Xiaomi-Aktie: Auch das noch!

Explodierende Speicherpreise und die Energieknappheit in China setzen Xiaomis Smartphone-Margen unter Druck, was den Aktienkurs weiter belastet.

Auf einen Blick:
  • Speicherchips verteuern sich um bis zu 90 Prozent
  • Energiekrise in China treibt Produktionskosten
  • Aktienkurs verharrt auf niedrigem Niveau
  • Erholungspotenzial von besserer Perspektive abhängig

Die Explosion bei Speicherpreisen hat Xiaomi ohnehin schon merklich zugesetzt. An der Börse wird befürchtet, dass darunter die Marge im wichtigen Smartphone-Segment leiden könnte. Zugelegt haben die Preise für Speicherchips im ersten Quartal bisher um 80 bis 90 Prozent und bereits Ende vergangenen Jahres stiegen die Preise im hohen Tempo an.
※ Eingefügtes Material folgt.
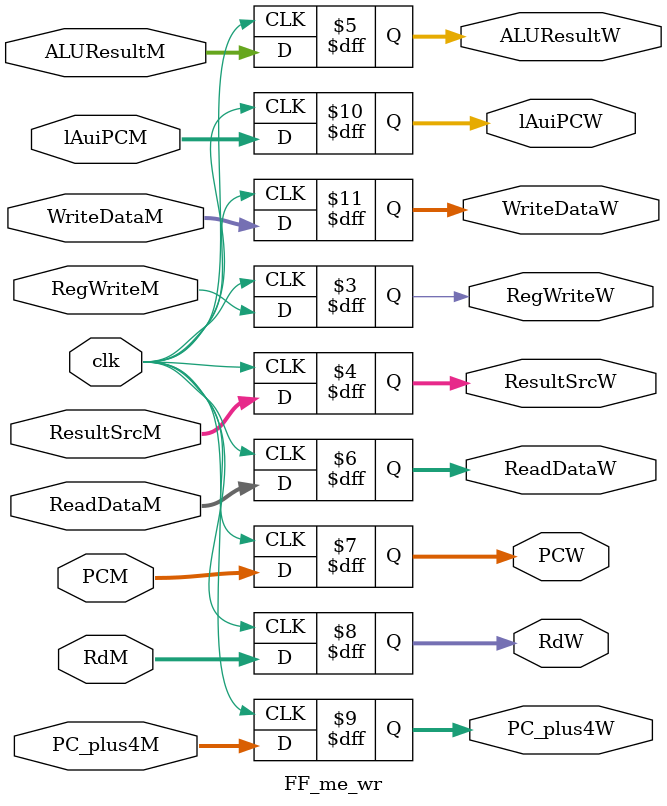
<source format=v>
module FF_me_wr (
    input clk,
    input RegWriteM,
    input [1:0] ResultSrcM,
    input [31:0] ALUResultM,
    input [31:0] ReadDataM,PCM,
    input [4:0] RdM,
    input [31:0] PC_plus4M,
    input [31:0] lAuiPCM,WriteDataM,

    output reg RegWriteW,
    output reg [1:0] ResultSrcW,
    output reg [31:0] ALUResultW,
    output reg [31:0] ReadDataW,PCW,
    output reg [4:0] RdW,
    output reg [31:0] PC_plus4W,
    output reg [31:0] lAuiPCW,WriteDataW
);


initial begin
    RegWriteW   = 0;
    ResultSrcW  = 0;
    ALUResultW  = 0;
    ReadDataW   = 0;
    PCW        = 0;
    RdW         = 0;
    PC_plus4W   = 0;
    lAuiPCW     = 0;
    WriteDataW  = 0;
end
always @(posedge clk) begin
    RegWriteW   <= RegWriteM;
    ResultSrcW  <= ResultSrcM;
    ALUResultW  <= ALUResultM;
    ReadDataW   <= ReadDataM;
    PCW         <= PCM;
    RdW         <= RdM;
    PC_plus4W   <= PC_plus4M;
    lAuiPCW     <= lAuiPCM;
    WriteDataW  <= WriteDataM;
end 
endmodule
</source>
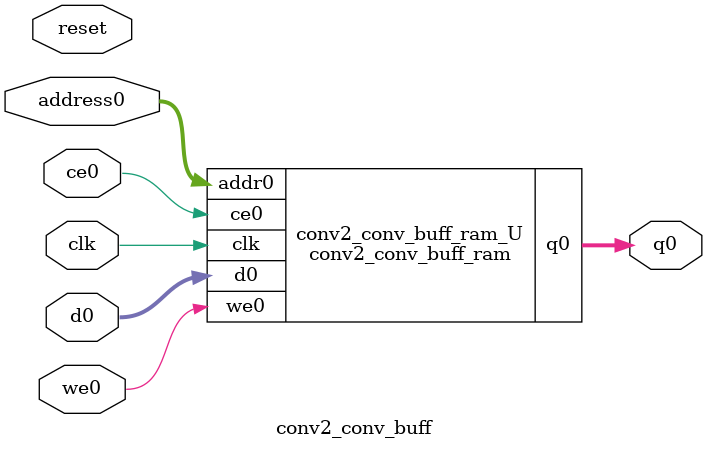
<source format=v>
`timescale 1 ns / 1 ps
module conv2_conv_buff_ram (addr0, ce0, d0, we0, q0,  clk);

parameter DWIDTH = 32;
parameter AWIDTH = 11;
parameter MEM_SIZE = 1568;

input[AWIDTH-1:0] addr0;
input ce0;
input[DWIDTH-1:0] d0;
input we0;
output reg[DWIDTH-1:0] q0;
input clk;

(* ram_style = "block" *)reg [DWIDTH-1:0] ram[0:MEM_SIZE-1];




always @(posedge clk)  
begin 
    if (ce0) 
    begin
        if (we0) 
        begin 
            ram[addr0] <= d0; 
        end 
        q0 <= ram[addr0];
    end
end


endmodule

`timescale 1 ns / 1 ps
module conv2_conv_buff(
    reset,
    clk,
    address0,
    ce0,
    we0,
    d0,
    q0);

parameter DataWidth = 32'd32;
parameter AddressRange = 32'd1568;
parameter AddressWidth = 32'd11;
input reset;
input clk;
input[AddressWidth - 1:0] address0;
input ce0;
input we0;
input[DataWidth - 1:0] d0;
output[DataWidth - 1:0] q0;



conv2_conv_buff_ram conv2_conv_buff_ram_U(
    .clk( clk ),
    .addr0( address0 ),
    .ce0( ce0 ),
    .we0( we0 ),
    .d0( d0 ),
    .q0( q0 ));

endmodule


</source>
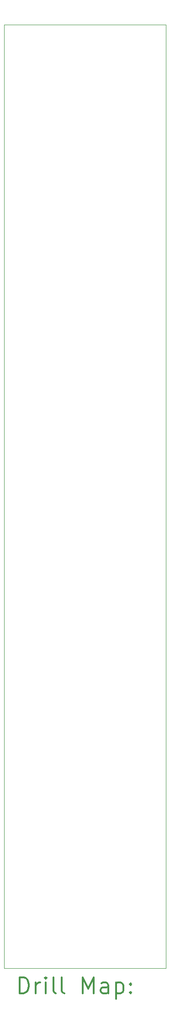
<source format=gbr>
%FSLAX45Y45*%
G04 Gerber Fmt 4.5, Leading zero omitted, Abs format (unit mm)*
G04 Created by KiCad (PCBNEW (5.1.5)-3) date 2020-05-19 17:08:53*
%MOMM*%
%LPD*%
G04 APERTURE LIST*
%TA.AperFunction,Profile*%
%ADD10C,0.050000*%
%TD*%
%ADD11C,0.200000*%
%ADD12C,0.300000*%
G04 APERTURE END LIST*
D10*
X11887200Y-19278600D02*
X14882200Y-19278600D01*
X14882200Y-1803400D02*
X14882200Y-19278600D01*
X11887200Y-1803400D02*
X11887200Y-19278600D01*
X11887200Y-1803400D02*
X14882200Y-1803400D01*
D11*
D12*
X12171128Y-19746814D02*
X12171128Y-19446814D01*
X12242557Y-19446814D01*
X12285414Y-19461100D01*
X12313986Y-19489672D01*
X12328271Y-19518243D01*
X12342557Y-19575386D01*
X12342557Y-19618243D01*
X12328271Y-19675386D01*
X12313986Y-19703957D01*
X12285414Y-19732529D01*
X12242557Y-19746814D01*
X12171128Y-19746814D01*
X12471128Y-19746814D02*
X12471128Y-19546814D01*
X12471128Y-19603957D02*
X12485414Y-19575386D01*
X12499700Y-19561100D01*
X12528271Y-19546814D01*
X12556843Y-19546814D01*
X12656843Y-19746814D02*
X12656843Y-19546814D01*
X12656843Y-19446814D02*
X12642557Y-19461100D01*
X12656843Y-19475386D01*
X12671128Y-19461100D01*
X12656843Y-19446814D01*
X12656843Y-19475386D01*
X12842557Y-19746814D02*
X12813986Y-19732529D01*
X12799700Y-19703957D01*
X12799700Y-19446814D01*
X12999700Y-19746814D02*
X12971128Y-19732529D01*
X12956843Y-19703957D01*
X12956843Y-19446814D01*
X13342557Y-19746814D02*
X13342557Y-19446814D01*
X13442557Y-19661100D01*
X13542557Y-19446814D01*
X13542557Y-19746814D01*
X13813986Y-19746814D02*
X13813986Y-19589672D01*
X13799700Y-19561100D01*
X13771128Y-19546814D01*
X13713986Y-19546814D01*
X13685414Y-19561100D01*
X13813986Y-19732529D02*
X13785414Y-19746814D01*
X13713986Y-19746814D01*
X13685414Y-19732529D01*
X13671128Y-19703957D01*
X13671128Y-19675386D01*
X13685414Y-19646814D01*
X13713986Y-19632529D01*
X13785414Y-19632529D01*
X13813986Y-19618243D01*
X13956843Y-19546814D02*
X13956843Y-19846814D01*
X13956843Y-19561100D02*
X13985414Y-19546814D01*
X14042557Y-19546814D01*
X14071128Y-19561100D01*
X14085414Y-19575386D01*
X14099700Y-19603957D01*
X14099700Y-19689672D01*
X14085414Y-19718243D01*
X14071128Y-19732529D01*
X14042557Y-19746814D01*
X13985414Y-19746814D01*
X13956843Y-19732529D01*
X14228271Y-19718243D02*
X14242557Y-19732529D01*
X14228271Y-19746814D01*
X14213986Y-19732529D01*
X14228271Y-19718243D01*
X14228271Y-19746814D01*
X14228271Y-19561100D02*
X14242557Y-19575386D01*
X14228271Y-19589672D01*
X14213986Y-19575386D01*
X14228271Y-19561100D01*
X14228271Y-19589672D01*
M02*

</source>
Was das Unternehmen da überhaupt nicht gebrauchen kann, ist eine mittelschwere Energiekrise mitsamt inflationären Effekten. Genau das lässt sich in China jedoch momentan beobachten. Das Land gilt als größter Ölimporteur auf dem Planeten und ist auf Lieferungen durch die Straße von Hormus sehr viel mehr angewiesen als beispielsweise Europa.

Xiaomi: Alles wird teurer

Aufgrund des Irankriegs könnten da Engpässe entstehen und die Ölreserven Chinas bieten nur einen zeitlich sehr begrenzten Puffer. Die Ölpreise haben bereits große Schritte nach oben gemacht. Das beeinflusst natürlich auch die Industrie, welche höhere Energiepreise so weit wie eben möglich an Kunden weiterreichen wird.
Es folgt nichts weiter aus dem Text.